Transcribed page contents
..............................
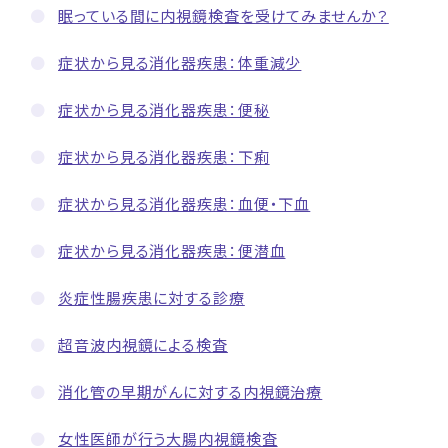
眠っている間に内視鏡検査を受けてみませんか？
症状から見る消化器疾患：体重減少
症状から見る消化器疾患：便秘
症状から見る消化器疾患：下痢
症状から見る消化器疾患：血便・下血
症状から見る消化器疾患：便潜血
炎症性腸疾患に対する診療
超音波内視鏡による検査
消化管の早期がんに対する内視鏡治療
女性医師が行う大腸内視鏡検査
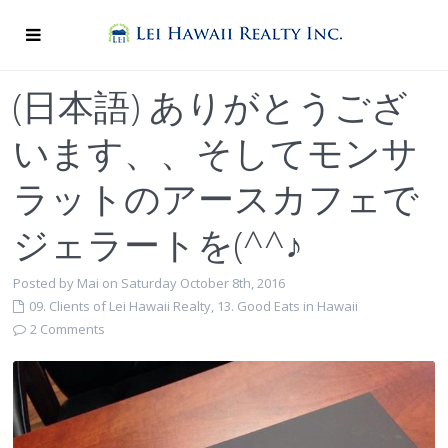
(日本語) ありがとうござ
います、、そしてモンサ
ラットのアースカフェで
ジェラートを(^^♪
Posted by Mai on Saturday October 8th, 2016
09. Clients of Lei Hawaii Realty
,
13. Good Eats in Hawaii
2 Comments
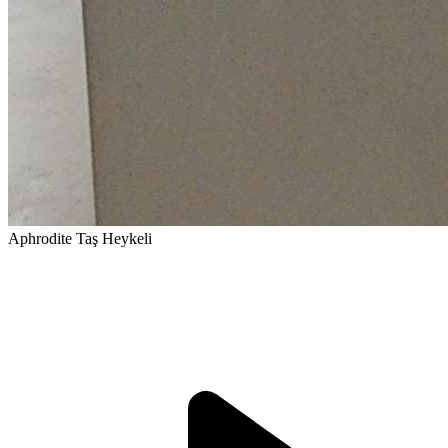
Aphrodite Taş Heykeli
..............................
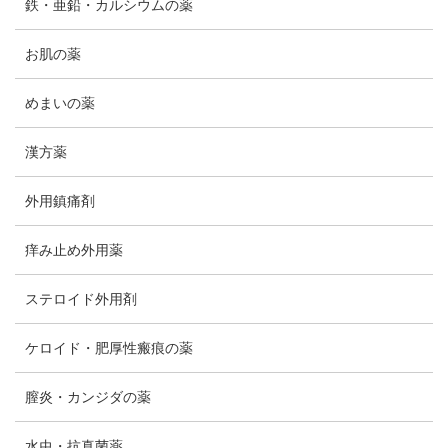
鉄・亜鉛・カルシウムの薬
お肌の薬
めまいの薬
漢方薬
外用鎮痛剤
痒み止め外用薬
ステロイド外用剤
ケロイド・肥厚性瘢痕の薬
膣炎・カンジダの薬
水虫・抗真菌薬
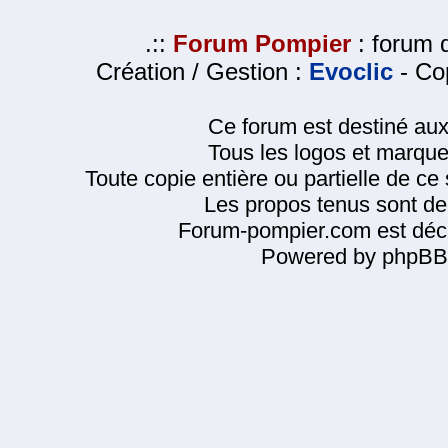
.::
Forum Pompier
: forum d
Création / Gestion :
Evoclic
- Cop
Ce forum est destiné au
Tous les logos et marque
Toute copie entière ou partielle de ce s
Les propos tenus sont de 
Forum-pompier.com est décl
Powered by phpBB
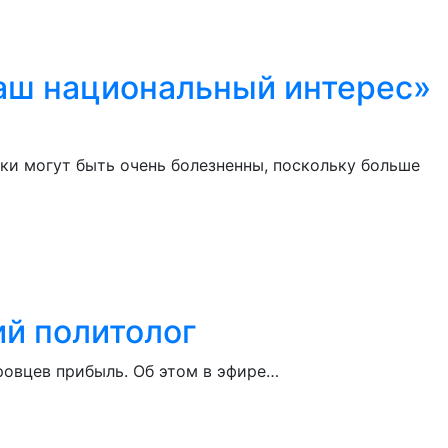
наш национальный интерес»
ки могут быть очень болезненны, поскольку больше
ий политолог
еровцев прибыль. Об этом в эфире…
..............................
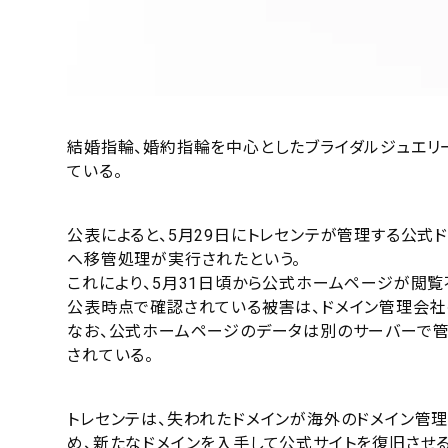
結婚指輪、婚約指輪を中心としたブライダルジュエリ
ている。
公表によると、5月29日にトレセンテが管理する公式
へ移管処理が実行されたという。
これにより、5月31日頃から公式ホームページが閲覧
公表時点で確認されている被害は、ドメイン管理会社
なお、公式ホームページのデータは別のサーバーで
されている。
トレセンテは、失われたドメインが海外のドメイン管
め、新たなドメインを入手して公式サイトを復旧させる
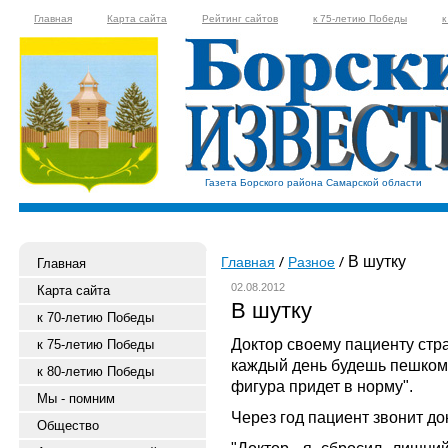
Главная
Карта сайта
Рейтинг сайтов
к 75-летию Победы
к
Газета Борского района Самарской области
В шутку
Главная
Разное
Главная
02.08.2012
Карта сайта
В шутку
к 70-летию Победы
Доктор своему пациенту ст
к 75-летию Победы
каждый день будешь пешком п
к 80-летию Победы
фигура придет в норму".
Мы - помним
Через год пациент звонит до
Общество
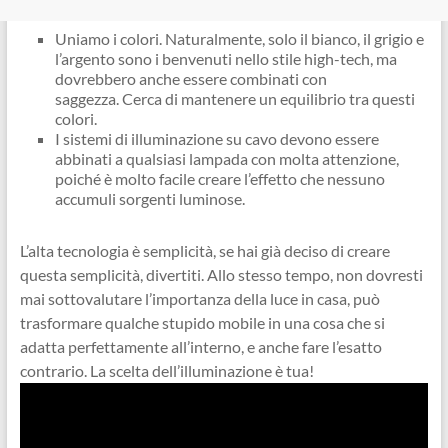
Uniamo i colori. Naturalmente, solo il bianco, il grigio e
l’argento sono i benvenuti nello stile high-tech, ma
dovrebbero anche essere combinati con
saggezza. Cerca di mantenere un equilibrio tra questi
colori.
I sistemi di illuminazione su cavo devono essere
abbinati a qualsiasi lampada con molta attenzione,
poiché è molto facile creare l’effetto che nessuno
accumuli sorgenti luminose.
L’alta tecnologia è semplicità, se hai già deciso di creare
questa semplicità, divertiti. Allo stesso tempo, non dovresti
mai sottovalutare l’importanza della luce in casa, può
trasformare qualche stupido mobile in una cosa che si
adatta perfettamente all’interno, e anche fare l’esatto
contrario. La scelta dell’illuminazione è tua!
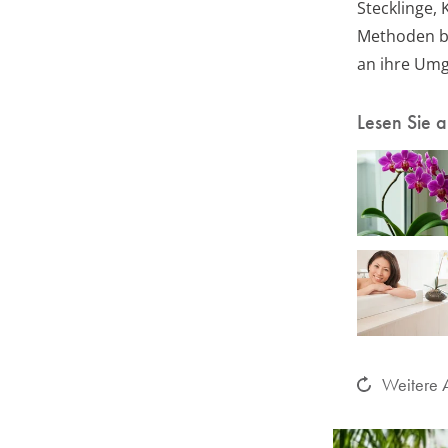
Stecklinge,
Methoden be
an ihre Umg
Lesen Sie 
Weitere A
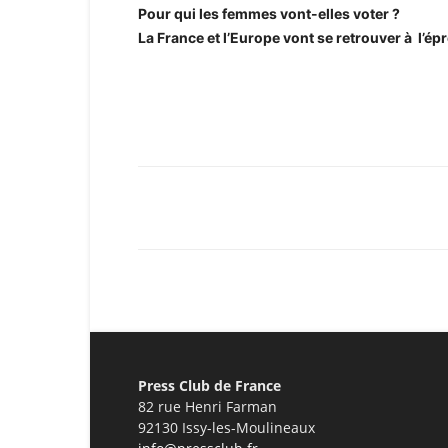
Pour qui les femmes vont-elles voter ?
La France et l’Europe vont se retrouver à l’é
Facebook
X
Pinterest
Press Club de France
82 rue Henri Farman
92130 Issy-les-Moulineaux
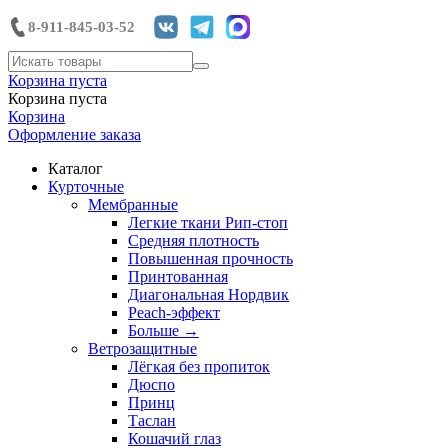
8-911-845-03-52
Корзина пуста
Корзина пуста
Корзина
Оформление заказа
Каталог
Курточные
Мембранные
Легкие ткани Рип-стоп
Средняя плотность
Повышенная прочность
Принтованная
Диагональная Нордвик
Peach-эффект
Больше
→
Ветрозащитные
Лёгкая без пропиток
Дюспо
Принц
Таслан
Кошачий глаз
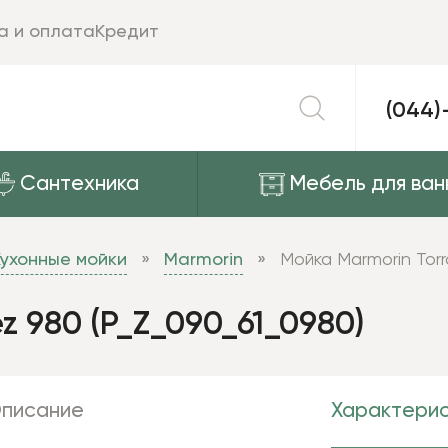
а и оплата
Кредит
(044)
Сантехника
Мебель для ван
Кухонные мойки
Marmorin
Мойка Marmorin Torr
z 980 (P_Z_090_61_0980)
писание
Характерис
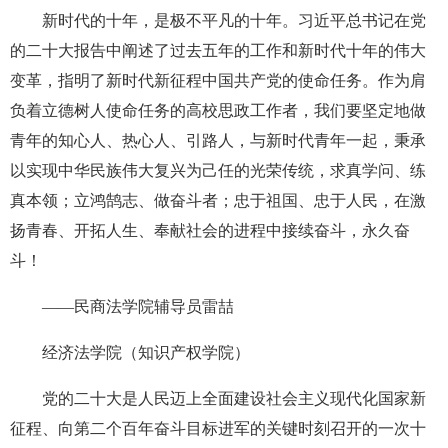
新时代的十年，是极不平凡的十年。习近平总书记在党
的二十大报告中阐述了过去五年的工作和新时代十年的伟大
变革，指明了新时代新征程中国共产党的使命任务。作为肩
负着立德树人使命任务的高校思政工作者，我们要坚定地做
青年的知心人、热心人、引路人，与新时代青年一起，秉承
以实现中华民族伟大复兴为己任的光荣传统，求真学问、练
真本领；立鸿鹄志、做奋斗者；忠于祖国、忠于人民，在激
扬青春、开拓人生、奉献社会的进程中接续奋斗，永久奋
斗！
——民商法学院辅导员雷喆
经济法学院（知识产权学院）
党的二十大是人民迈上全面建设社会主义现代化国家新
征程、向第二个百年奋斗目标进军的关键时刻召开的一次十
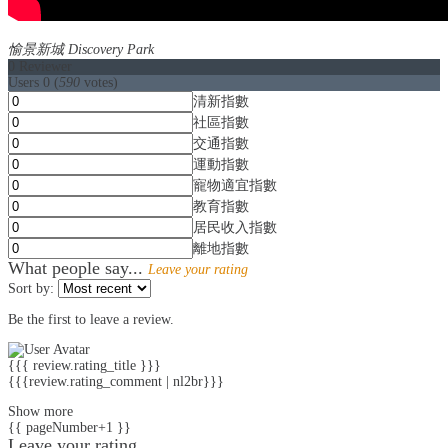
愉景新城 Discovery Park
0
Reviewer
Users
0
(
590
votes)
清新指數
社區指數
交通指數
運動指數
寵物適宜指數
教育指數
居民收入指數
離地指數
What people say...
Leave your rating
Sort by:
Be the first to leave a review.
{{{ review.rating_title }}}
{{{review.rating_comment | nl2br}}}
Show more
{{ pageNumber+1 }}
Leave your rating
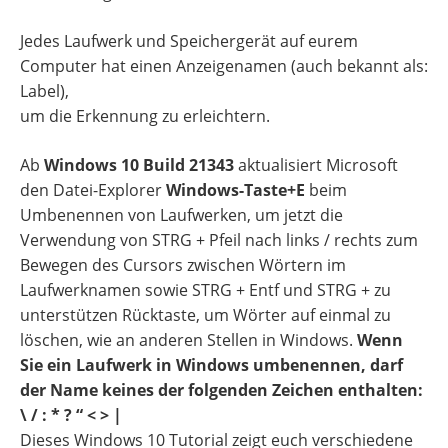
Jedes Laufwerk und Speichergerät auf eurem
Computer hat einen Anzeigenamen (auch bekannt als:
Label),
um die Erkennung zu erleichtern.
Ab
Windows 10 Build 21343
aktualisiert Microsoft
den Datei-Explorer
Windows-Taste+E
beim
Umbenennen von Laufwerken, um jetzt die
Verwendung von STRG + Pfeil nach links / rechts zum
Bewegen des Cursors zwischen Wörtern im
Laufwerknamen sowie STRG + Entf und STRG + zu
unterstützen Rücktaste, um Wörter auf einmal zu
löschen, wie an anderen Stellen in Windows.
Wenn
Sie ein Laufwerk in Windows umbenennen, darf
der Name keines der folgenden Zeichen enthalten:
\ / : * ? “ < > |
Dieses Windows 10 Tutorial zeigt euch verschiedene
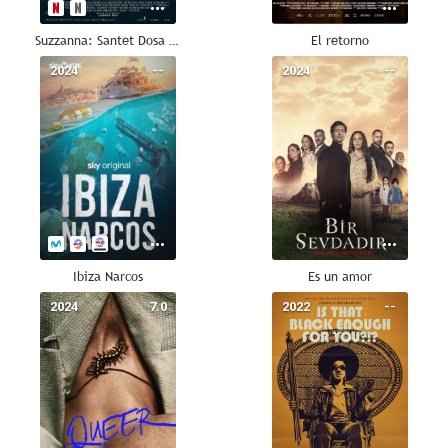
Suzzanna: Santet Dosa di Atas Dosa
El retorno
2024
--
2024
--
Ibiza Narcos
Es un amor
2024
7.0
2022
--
..............................
Prompt:
Find the line with "92130 Issy-les-Moulineaux" in the entries above. Set down exactly every line from it up to and including the line with "Be the first to leave a review.", images excluded.

Response to the exercise:
92130 Issy-les-Moulineaux
8-911-845-03-52
Корзина пуста
Корзина пуста
Корзина
Оформление заказа
Каталог
Курточные
Мембранные
Легкие ткани Рип-стоп
Средняя плотность
Повышенная прочность
Принтованная
Диагональная Нордвик
Peach-эффект
Больше
→
Ветрозащитные
Лёгкая без пропиток
Дюспо
Принц
Таслан
Кошачий глаз
а и оплата
Кредит
(044)
Сантехника
Мебель для ван
Кухонные мойки
Marmorin
Мойка Marmorin Torr
z 980 (P_Z_090_61_0980)
писание
Характерис
新时代的十年，是极不平凡的十年。习近平总书记在党
的二十大报告中阐述了过去五年的工作和新时代十年的伟大
变革，指明了新时代新征程中国共产党的使命任务。作为肩
负着立德树人使命任务的高校思政工作者，我们要坚定地做
青年的知心人、热心人、引路人，与新时代青年一起，秉承
以实现中华民族伟大复兴为己任的光荣传统，求真学问、练
真本领；立鸿鹄志、做奋斗者；忠于祖国、忠于人民，在激
扬青春、开拓人生、奉献社会的进程中接续奋斗，永久奋
斗！
——民商法学院辅导员雷喆
经济法学院（知识产权学院）
党的二十大是人民迈上全面建设社会主义现代化国家新
征程、向第二个百年奋斗目标进军的关键时刻召开的一次十
愉景新城 Discovery Park
0
Reviewer
Users
0
(
590
votes)
清新指數
社區指數
交通指數
運動指數
寵物適宜指數
教育指數
居民收入指數
離地指數
What people say...
Leave your rating
Sort by:
Be the first to leave a review.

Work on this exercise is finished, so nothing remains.